Huss Die Idee lautet, dass wir mit den Ärztekammern verhandeln und das Honorar übernehmen. Die Bundesländer sagen, wie viel Impfstoff sie kaufen. Kommende Woche gibt es ein bundesweites Abstimmungsgespräch. Grippeimpfstoff kann man nicht auf Knopfdruck herstellen. Die Pharmaindustrie muss im Februar wissen, wie viel Impfstoff im Oktober benötigt wird.
Was sagt Vorarlberg dazu?
Huss Es wäre eigenartig, wenn ein Bundesland dieses Angebot nicht annimmt. Wien hat wieder 400.000 Impfdosen bestellt, auch Niederösterreich und Burgenland haben schon bestellt.

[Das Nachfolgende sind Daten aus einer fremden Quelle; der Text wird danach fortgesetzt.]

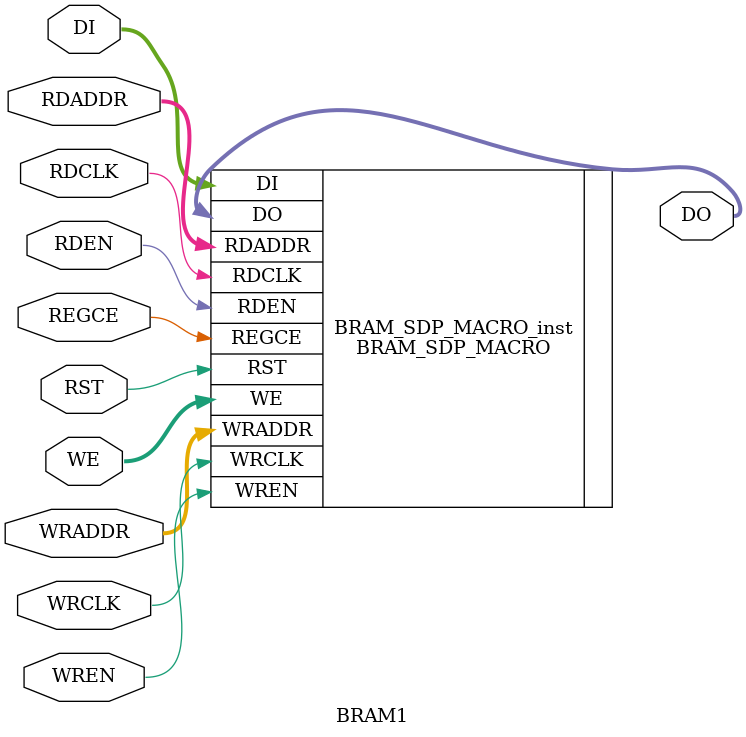
<source format=sv>
`timescale 1ns / 1ps


module BRAM1(input RST, RDCLK, WRCLK, RDEN, WREN, REGCE,
    input logic [3:0] WE,
    input logic [12:0] RDADDR,
    input logic [9:0] WRADDR,
    input logic [31:0] DI,
    output logic [3:0] DO);
    BRAM_SDP_MACRO #(
        .BRAM_SIZE("36Kb"), // Target BRAM, "18Kb" or "36Kb"
        .DEVICE("7SERIES"), // Target device: "7SERIES"
        .WRITE_WIDTH(32),   // Valid values are 1-72 (37-72 only valid when BRAM_SIZE="36Kb"),
        .READ_WIDTH(4),     // Valid values are 1-72 (37-72 only valid when BRAM_SIZE="36Kb")
        .DO_REG(0),         // Optional output register (0 or 1)
        .INIT_FILE ("NONE"),
        .SIM_COLLISION_CHECK ("ALL"), // Collision check enable "ALL", "WARNING_ONLY",
        //"GENERATE_X_ONLY" or "NONE"
        .SRVAL(72'h000000000000000000), // Set/Reset value for port output
        .INIT(72'h000000000000000000), // Initial values on output port
        .WRITE_MODE("WRITE_FIRST"), // Specify "READ_FIRST" for same clock or synchronous clocks
         // Specify "WRITE_FIRST for asynchronous clocks on ports
        .INIT_00(256'h0000000000000000000000000000000000000000000000000000000000000000),
        .INIT_01(256'h0000000000000000000000000000000000000000000000000000000000000000),
        .INIT_02(256'h0000000000000000000000000000000000000000000000000000000000000000),
        .INIT_03(256'h0000000000000000000000000000000000000000000000000000000000000000),
        .INIT_04(256'h10000004_01226640_00000000_10000004_10006004_10006004_10006004_11226644),
        .INIT_05(256'h10006004_10006004_10006004_11226644_00000000_01000040_10000004_10000004),
        .INIT_06(256'h10020004_10200004_11000040_00000000_00000000_00000000_00000000_10000004),
        .INIT_07(256'h11000040_00000000_10000000_11226644_10000040_00000000_10000640_10006004),
        .INIT_08(256'h00000000_00000000_00000000_00000000_10000640_10006004_10020004_10200004)
        ) BRAM_SDP_MACRO_inst (
            .DO(DO),  // Output read data port, width defined by READ_WIDTH parameter
            .DI(DI), // Input write data port, width defined by WRITE_WIDTH parameter
            .RDADDR(RDADDR), // Input read address, width defined by read port depth
            .RDCLK(RDCLK), // 1-bit input read clock
            .RDEN(RDEN),   // 1-bit input read port enable
            .REGCE(REGCE),  // 1-bit input read output register enable
            .RST(RST),     // 1-bit input reset
            .WE(WE),       // Input write enable, width defined by write port depth
            .WRADDR(WRADDR), // Input write address, width defined by write port depth
            .WRCLK(WRCLK),          // 1-bit input write clock
            .WREN(WREN)            // 1-bit input write port enable
         );
    // End of BRAM_SDP_MACRO_inst instantiation

endmodule
</source>
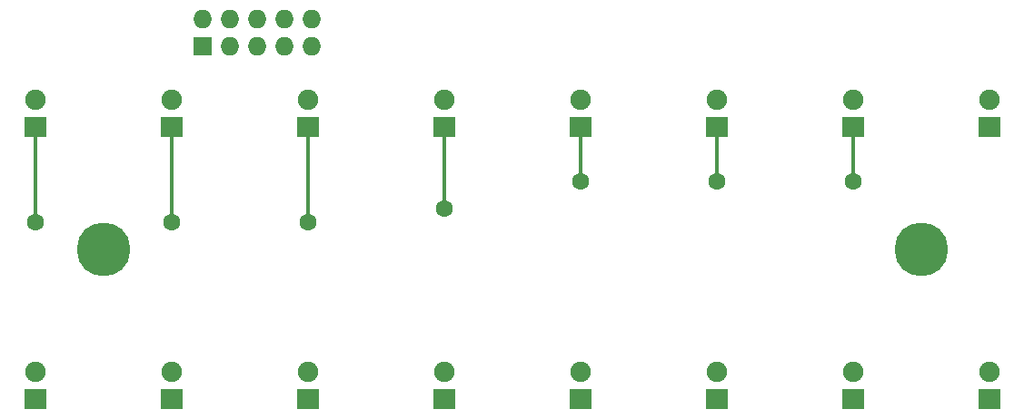
<source format=gbr>
G04 #@! TF.FileFunction,Copper,L1,Top,Signal*
%FSLAX46Y46*%
G04 Gerber Fmt 4.6, Leading zero omitted, Abs format (unit mm)*
G04 Created by KiCad (PCBNEW 4.0.2-stable) date Thursday, 11 August 2016 'amt' 11:02:25*
%MOMM*%
G01*
G04 APERTURE LIST*
%ADD10C,0.100000*%
%ADD11R,1.727200X1.727200*%
%ADD12O,1.727200X1.727200*%
%ADD13R,2.000000X1.900000*%
%ADD14C,1.900000*%
%ADD15C,5.000000*%
%ADD16C,1.600000*%
%ADD17C,0.300000*%
G04 APERTURE END LIST*
D10*
D11*
X66421000Y-56007000D03*
D12*
X66421000Y-53467000D03*
X68961000Y-56007000D03*
X68961000Y-53467000D03*
X71501000Y-56007000D03*
X71501000Y-53467000D03*
X74041000Y-56007000D03*
X74041000Y-53467000D03*
X76581000Y-56007000D03*
X76581000Y-53467000D03*
D13*
X50800000Y-63500000D03*
D14*
X50800000Y-60960000D03*
D13*
X63500000Y-63500000D03*
D14*
X63500000Y-60960000D03*
D13*
X76200000Y-63500000D03*
D14*
X76200000Y-60960000D03*
D13*
X88900000Y-63500000D03*
D14*
X88900000Y-60960000D03*
D13*
X101600000Y-63500000D03*
D14*
X101600000Y-60960000D03*
D13*
X114300000Y-63500000D03*
D14*
X114300000Y-60960000D03*
D13*
X127000000Y-63500000D03*
D14*
X127000000Y-60960000D03*
D13*
X139700000Y-63500000D03*
D14*
X139700000Y-60960000D03*
D13*
X50800000Y-88900000D03*
D14*
X50800000Y-86360000D03*
D13*
X63500000Y-88900000D03*
D14*
X63500000Y-86360000D03*
D13*
X76200000Y-88900000D03*
D14*
X76200000Y-86360000D03*
D13*
X88900000Y-88900000D03*
D14*
X88900000Y-86360000D03*
D13*
X101600000Y-88900000D03*
D14*
X101600000Y-86360000D03*
D13*
X114300000Y-88900000D03*
D14*
X114300000Y-86360000D03*
D13*
X127000000Y-88900000D03*
D14*
X127000000Y-86360000D03*
D13*
X139700000Y-88900000D03*
D14*
X139700000Y-86360000D03*
D15*
X133350000Y-74930000D03*
X57150000Y-74930000D03*
D16*
X127000000Y-68580000D03*
X114300000Y-68580000D03*
X101600000Y-68580000D03*
X88900000Y-71120000D03*
X76200000Y-72390004D03*
X63500000Y-72390004D03*
X50800000Y-72390004D03*
D17*
X127000000Y-63500000D02*
X127000000Y-68580000D01*
X114300000Y-63500000D02*
X114300000Y-68580000D01*
X101600000Y-63500000D02*
X101600000Y-68580000D01*
X88900000Y-63500000D02*
X88900000Y-71120000D01*
X76200000Y-63500000D02*
X76200000Y-72390004D01*
X63500000Y-63500000D02*
X63500000Y-72390004D01*
X50800000Y-63500000D02*
X50800000Y-72390004D01*
M02*

</source>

Und bei der Coronaimpfung?
Huss Wir helfen mit, wenn es gewünscht ist, wie in Kärnten. Wichtig ist, den vorhandenen Impfstoff fair zu verteilen. Aber ich bin nicht glücklich, dass man die Geschichte nicht zentral organisiert. Dänemark zeigt, wie gut es zentral funktioniert. Der Föderalismus ist damit überfordert. Das ist wie in der ÖGK: Es gibt Dinge, die man besser in den Bundesländern regelt und Dinge, die in der Zentrale besser organisiert sind. In Österreich hat man verlernt, das zu unterscheiden.